→ ASSIGNMENT: Where in the data below does the word "dBFS" appear? Copy each line that holds it.

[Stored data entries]

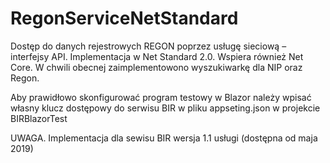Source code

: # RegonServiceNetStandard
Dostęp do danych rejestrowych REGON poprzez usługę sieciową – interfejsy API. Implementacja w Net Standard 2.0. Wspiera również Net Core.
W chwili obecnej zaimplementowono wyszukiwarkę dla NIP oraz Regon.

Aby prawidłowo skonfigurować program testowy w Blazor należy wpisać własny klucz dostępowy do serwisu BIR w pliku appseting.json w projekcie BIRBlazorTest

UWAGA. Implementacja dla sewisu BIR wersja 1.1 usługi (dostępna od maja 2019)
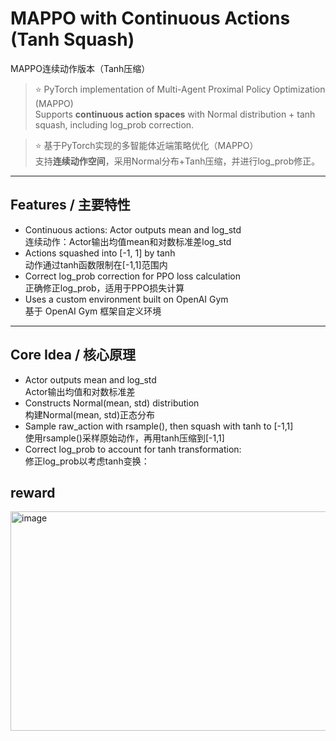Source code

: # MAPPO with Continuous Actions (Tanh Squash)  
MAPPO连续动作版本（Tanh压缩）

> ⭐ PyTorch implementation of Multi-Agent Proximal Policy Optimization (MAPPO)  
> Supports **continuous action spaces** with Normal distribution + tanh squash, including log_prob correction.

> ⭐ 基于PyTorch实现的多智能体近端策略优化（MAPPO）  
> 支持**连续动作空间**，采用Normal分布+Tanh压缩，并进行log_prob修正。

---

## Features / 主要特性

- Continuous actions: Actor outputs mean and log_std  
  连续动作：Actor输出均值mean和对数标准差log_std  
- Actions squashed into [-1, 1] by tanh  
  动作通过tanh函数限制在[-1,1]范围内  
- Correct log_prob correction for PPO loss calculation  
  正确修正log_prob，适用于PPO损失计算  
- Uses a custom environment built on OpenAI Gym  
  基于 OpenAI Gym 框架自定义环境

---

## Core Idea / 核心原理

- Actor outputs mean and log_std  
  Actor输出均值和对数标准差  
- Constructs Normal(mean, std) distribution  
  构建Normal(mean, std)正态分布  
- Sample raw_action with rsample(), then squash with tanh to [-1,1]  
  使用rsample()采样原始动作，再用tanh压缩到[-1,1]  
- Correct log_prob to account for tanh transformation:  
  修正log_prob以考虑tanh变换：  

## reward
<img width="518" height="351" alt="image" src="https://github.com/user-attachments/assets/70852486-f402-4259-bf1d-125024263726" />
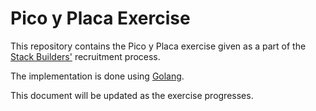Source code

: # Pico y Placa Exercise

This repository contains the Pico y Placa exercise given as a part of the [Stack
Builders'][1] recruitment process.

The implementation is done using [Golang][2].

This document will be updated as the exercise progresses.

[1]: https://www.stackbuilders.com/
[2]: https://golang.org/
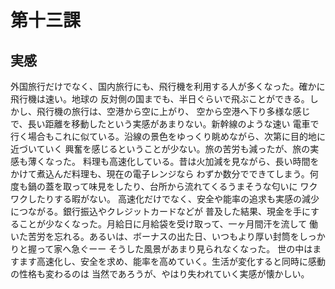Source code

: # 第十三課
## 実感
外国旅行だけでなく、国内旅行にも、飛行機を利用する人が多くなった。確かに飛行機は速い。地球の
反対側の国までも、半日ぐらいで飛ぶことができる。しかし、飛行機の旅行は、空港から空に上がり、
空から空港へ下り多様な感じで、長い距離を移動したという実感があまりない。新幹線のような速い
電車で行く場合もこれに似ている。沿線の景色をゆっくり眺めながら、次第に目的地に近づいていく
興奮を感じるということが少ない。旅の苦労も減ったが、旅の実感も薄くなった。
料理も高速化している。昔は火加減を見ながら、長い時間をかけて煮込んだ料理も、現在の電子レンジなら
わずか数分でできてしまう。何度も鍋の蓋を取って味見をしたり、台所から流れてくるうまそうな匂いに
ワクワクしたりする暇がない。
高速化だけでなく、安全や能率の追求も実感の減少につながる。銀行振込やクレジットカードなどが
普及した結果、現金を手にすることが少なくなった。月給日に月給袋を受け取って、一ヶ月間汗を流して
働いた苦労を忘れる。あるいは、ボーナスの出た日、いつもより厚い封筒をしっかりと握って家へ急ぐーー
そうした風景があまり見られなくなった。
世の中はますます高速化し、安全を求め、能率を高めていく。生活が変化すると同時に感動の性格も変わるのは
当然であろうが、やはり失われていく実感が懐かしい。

==

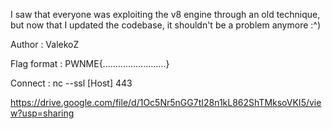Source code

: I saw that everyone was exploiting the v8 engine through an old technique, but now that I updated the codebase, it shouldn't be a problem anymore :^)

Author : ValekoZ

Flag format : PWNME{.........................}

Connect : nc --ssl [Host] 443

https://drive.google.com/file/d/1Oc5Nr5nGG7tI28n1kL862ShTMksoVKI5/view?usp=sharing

--

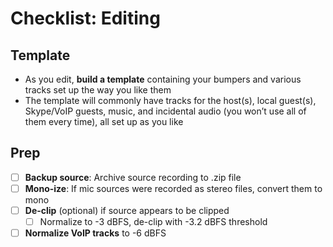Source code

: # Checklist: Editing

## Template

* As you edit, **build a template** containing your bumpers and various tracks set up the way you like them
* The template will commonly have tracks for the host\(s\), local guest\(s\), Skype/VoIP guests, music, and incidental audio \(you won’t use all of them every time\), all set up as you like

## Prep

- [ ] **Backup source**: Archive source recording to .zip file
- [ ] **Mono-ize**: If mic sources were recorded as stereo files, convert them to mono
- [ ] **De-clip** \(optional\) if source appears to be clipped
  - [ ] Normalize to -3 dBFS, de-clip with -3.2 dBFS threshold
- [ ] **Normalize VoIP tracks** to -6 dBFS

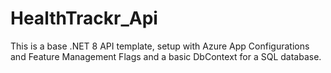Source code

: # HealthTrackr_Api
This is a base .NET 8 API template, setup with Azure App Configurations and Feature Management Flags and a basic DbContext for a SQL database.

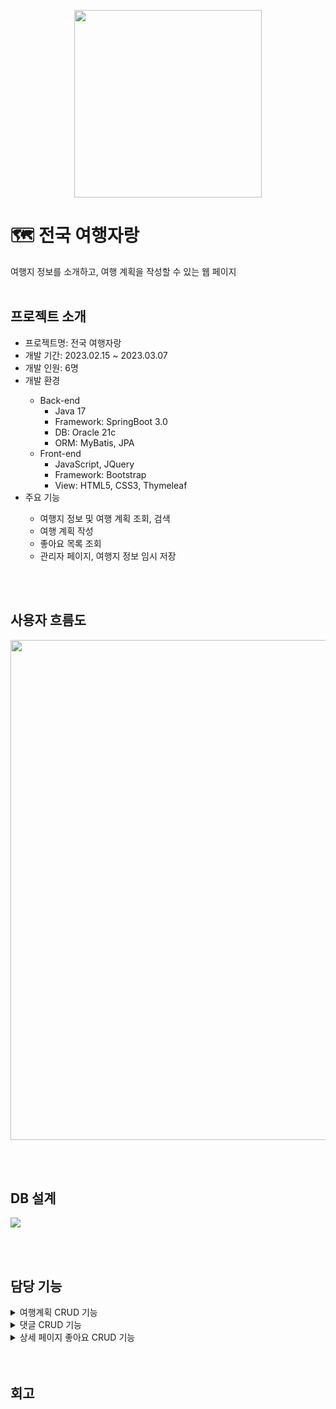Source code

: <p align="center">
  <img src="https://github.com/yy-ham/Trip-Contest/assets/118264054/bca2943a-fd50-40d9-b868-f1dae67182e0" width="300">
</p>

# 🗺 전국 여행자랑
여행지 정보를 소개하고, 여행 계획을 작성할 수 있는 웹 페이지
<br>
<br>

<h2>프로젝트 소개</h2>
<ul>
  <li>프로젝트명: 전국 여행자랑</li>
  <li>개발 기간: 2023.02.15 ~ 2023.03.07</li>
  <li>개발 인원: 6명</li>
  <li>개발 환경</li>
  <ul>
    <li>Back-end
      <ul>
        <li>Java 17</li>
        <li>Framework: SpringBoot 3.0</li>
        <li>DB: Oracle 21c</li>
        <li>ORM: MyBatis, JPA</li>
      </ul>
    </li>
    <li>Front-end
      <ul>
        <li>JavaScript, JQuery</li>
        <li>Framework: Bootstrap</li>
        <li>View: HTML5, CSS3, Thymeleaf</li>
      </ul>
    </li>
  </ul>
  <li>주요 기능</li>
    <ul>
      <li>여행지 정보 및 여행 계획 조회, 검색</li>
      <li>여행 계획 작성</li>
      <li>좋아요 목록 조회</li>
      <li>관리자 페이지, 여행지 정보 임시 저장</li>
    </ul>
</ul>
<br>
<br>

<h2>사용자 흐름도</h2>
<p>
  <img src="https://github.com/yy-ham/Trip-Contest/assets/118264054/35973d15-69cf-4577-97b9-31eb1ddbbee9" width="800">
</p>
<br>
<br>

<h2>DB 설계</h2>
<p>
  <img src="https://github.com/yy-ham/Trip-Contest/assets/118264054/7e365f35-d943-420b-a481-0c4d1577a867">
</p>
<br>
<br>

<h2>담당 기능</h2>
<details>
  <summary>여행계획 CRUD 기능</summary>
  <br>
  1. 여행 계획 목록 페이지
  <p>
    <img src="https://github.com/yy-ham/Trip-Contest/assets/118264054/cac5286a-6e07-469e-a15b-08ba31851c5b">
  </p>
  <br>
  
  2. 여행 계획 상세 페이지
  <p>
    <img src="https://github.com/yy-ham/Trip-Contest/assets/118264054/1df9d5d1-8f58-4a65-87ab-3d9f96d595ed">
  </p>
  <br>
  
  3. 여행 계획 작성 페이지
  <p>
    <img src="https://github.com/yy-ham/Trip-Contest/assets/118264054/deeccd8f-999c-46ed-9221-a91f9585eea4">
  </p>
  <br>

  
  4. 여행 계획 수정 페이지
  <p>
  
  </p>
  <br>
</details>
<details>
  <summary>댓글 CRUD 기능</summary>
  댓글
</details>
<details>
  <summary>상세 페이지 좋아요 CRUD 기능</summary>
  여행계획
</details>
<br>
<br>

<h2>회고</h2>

→ TASK RESPONSE:
  - [ ] Normalize to -3 dBFS, de-clip with -3.2 dBFS threshold
- [ ] **Normalize VoIP tracks** to -6 dBFS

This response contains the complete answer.